* [Excerpted text]
Both Cold Fusion and WebDBC have ISAPI DLLs available to narrow the performance gap between the Web server and the gateway. Despite being an HTTP server itself, WebBase was noticeably slower in its delivery of HTML documents and query template processing. We expected the opposite to be true and suspect it's a result of a less-optimized HTTP server. Therefore, we found the DLLs to have comparable, if not better, performance.

Dynamic HTML Table Generation This last method takes dynamic HTML generation a step further. In this case, HTML coding and static queries are entirely eliminated. Instead, you use a modeling application to pick the tables, views and stored procedures that you want visible to the Web browser. The CGI uses this model file to generate the entire HTML tree on the fly. The result is dynamically generated HTML pages of database tables, replete with headers, footers, navigation links and even predefined query pages. Typically there is an additional server component that communicates with the CGI to perform the actual database query. Both NetScheme's Intermart Toolkit and DataCraft's DataWave extension to the 4th Dimension RDBMS currently use this technique.

The Dynamic Table Generation method requires no HTML coding whatsoever. With these tools you can publish your existing database schemas almost instantly. If your data model includes a foreign key relationship, your drill-down detail is automatically linked and generated. Maintaining state becomes a non-issue as session IDs are automatically embedded in the generated HTML pages. This also allows them to easily cache user connections.

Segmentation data
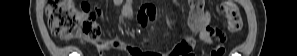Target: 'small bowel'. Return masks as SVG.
<instances>
[{"instance_id":"obj_1","label":"small bowel","mask_w":297,"mask_h":56,"mask_svg":"<svg viewBox=\"0 0 297 56\" xmlns=\"http://www.w3.org/2000/svg\"><path fill=\"white\" fill-rule=\"evenodd\" d=\"M116 6H121V14L125 19L132 17V1L131 0H114ZM191 14L189 18V26L191 30L198 34L199 38L207 44H215V40L224 42L226 39L225 34L217 29L210 27L211 14L204 8L203 3L200 1L188 2ZM155 19V8L151 5L143 6L139 15L138 21L141 25H146L149 21ZM229 25L232 23V19L228 16ZM87 41H90V45H96V49L102 54L108 47L109 42L106 40H96V36H87ZM115 47L125 49L132 56H160L157 53H140V51L134 47L124 45L121 42L113 41L111 43ZM194 46V39L192 37L186 38L179 45L175 46L164 56H193L191 50ZM223 50L221 44L215 46L214 51Z\"/></svg>"}]
</instances>
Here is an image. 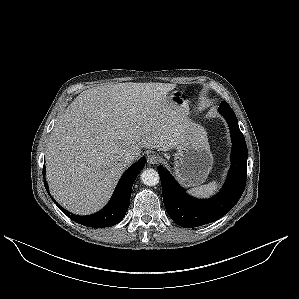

* [Exercise tasks]
A - According to the passage on web database tools, why is maintaining state a non-issue with the Dynamic Table Generation method? Answer in one to three sentences.
B - Format the segmentation data listing as a JSON list of strings, one string per line, skipping blank lines and leaving the pictures out.
The segmentation data listing has no connection to the passage on web database tools.

* [Answers for this exercise]
A - Session IDs are automatically embedded in the generated HTML pages, so state is carried along without extra work. This also lets these tools easily cache user connections.

B -
[
  "Target: 'small bowel'. Return masks as SVG.",
  "<instances>",
  "[{\"instance_id\":\"obj_1\",\"label\":\"small bowel\",\"mask_w\":297,\"mask_h\":56,\"mask_svg\":\"<svg viewBox=\\\"0 0 297 56\\\" xmlns=\\\"http://www.w3.org/2000/svg\\\"><path fill=\\\"white\\\" fill-rule=\\\"evenodd\\\" d=\\\"M116 6H121V14L125 19L132 17V1L131 0H114ZM191 14L189 18V26L191 30L198 34L199 38L207 44H215V40L224 42L226 39L225 34L217 29L210 27L211 14L204 8L203 3L200 1L188 2ZM155 19V8L151 5L143 6L139 15L138 21L141 25H146L149 21ZM229 25L232 23V19L228 16ZM87 41H90V45H96V49L102 54L108 47L109 42L106 40H96V36H87ZM115 47L125 49L132 56H160L157 53H140V51L134 47L124 45L121 42L113 41L111 43ZM194 46V39L192 37L186 38L179 45L175 46L164 56H193L191 50ZM223 50L221 44L215 46L214 51Z\\\"/></svg>\"}]",
  "</instances>",
  "Here is an image. "
]